Provinsi Lampung saat ini tengah berada pada fase krusial dalam upaya mengakselerasi pertumbuhan ekonomi regional melalui optimalisasi sektor hilirisasi komoditas pangan. Dalam perhelatan Rapat Kerja Daerah (Rakerda) IV DPD IWAPI Provinsi Lampung yang diselenggarakan di Gedung Graha Surya, Bandarlampung, pada 27 Agustus 2026, Gubernur Lampung, Rahmat Mirzani Djausal, menegaskan urgensi pelibatan sektor perempuan sebagai motor penggerak utama ekonomi daerah. Fokus utama yang diusung dalam agenda tersebut bertajuk “IWAPI Lampung: Inovasi Pangan Lokal Go Digital”, sebuah narasi yang selaras dengan upaya pemerintah dalam menaikkan nilai tambah (value-added) komoditas unggulan daerah.
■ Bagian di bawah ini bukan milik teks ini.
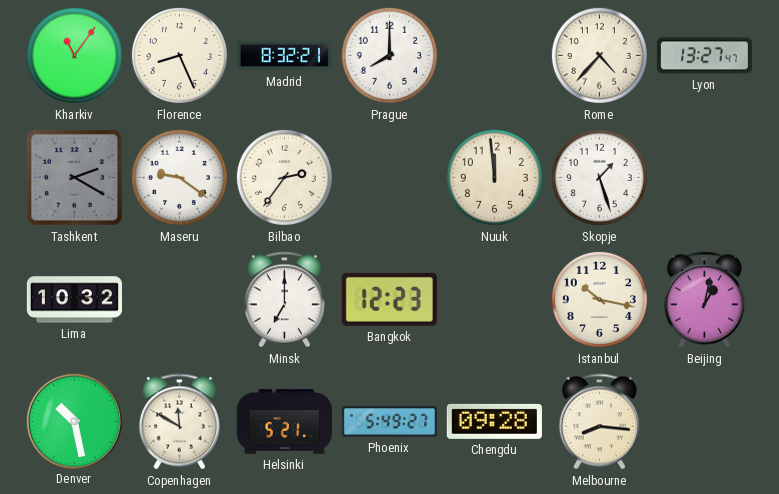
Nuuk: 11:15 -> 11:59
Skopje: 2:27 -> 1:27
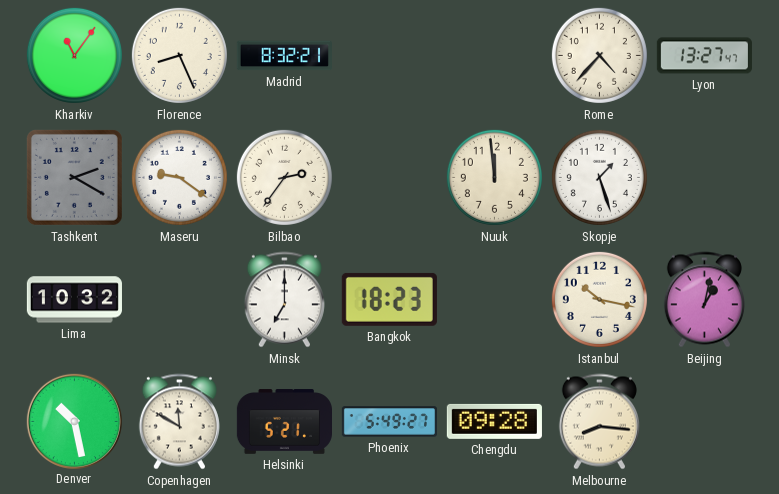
Prague: 8:00 -> none
Bangkok: 12:23 -> 18:23
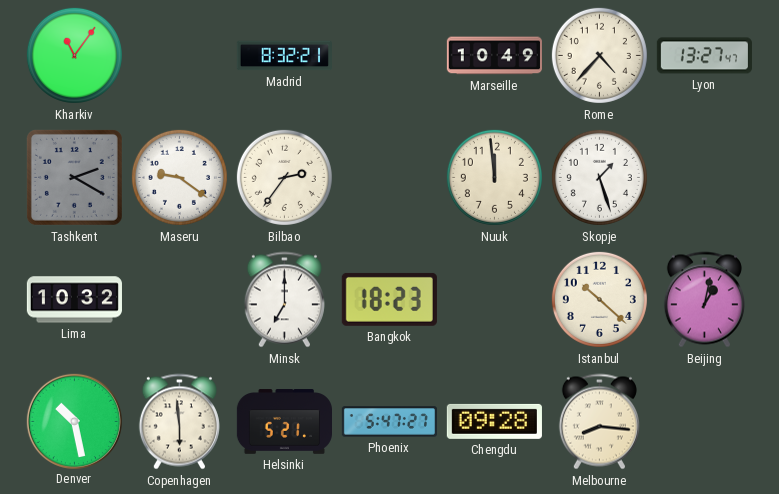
Florence: 8:26 -> none
Marseille: none -> 10:49
Istanbul: 10:17 -> 10:22
Copenhagen: 11:50 -> 5:59
Phoenix: 5:49 -> 5:47
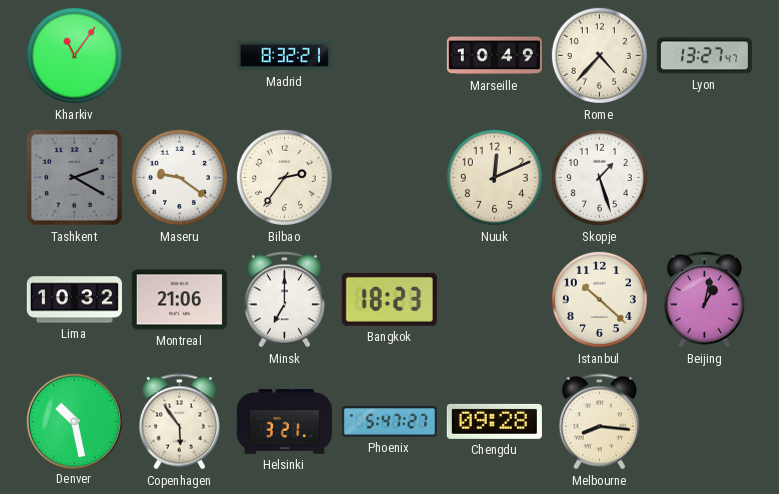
Nuuk: 11:59 -> 12:11
Montreal: none -> 21:06
Copenhagen: 5:59 -> 5:54
Helsinki: 5:21 -> 3:21
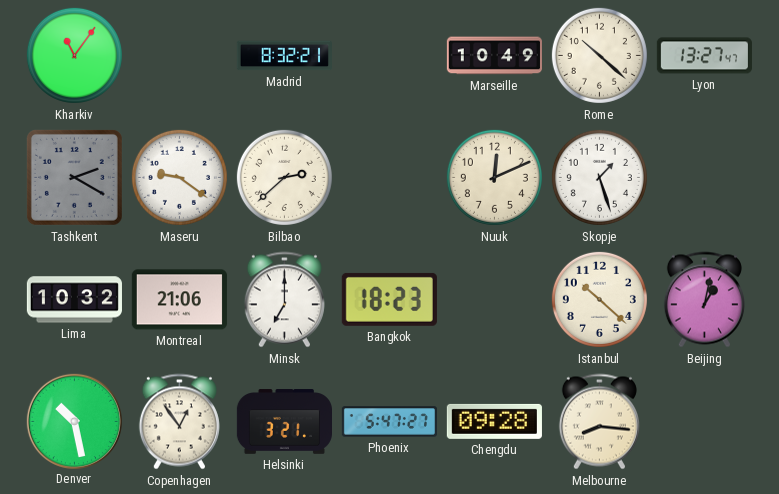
Rome: 4:37 -> 10:22
Bilbao: 2:36 -> 2:38
Copenhagen: 5:54 -> 12:54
Dinamika Ekonomi Regional dan Urgensi Hilirisasi Pangan
Secara struktural, ekonomi Lampung sangat bergantung pada sektor pertanian, kehutanan, dan perikanan. Namun, ketergantungan pada ekspor bahan mentah (raw materials) sering kali membuat perekonomian daerah rentan terhadap volatilitas harga pasar global. Rahmat Mirzani Djausal menggarisbawahi bahwa potensi komoditas primer seperti singkong, jagung, dan padi belum terkonversi secara maksimal menjadi produk olahan bernilai ekonomi tinggi.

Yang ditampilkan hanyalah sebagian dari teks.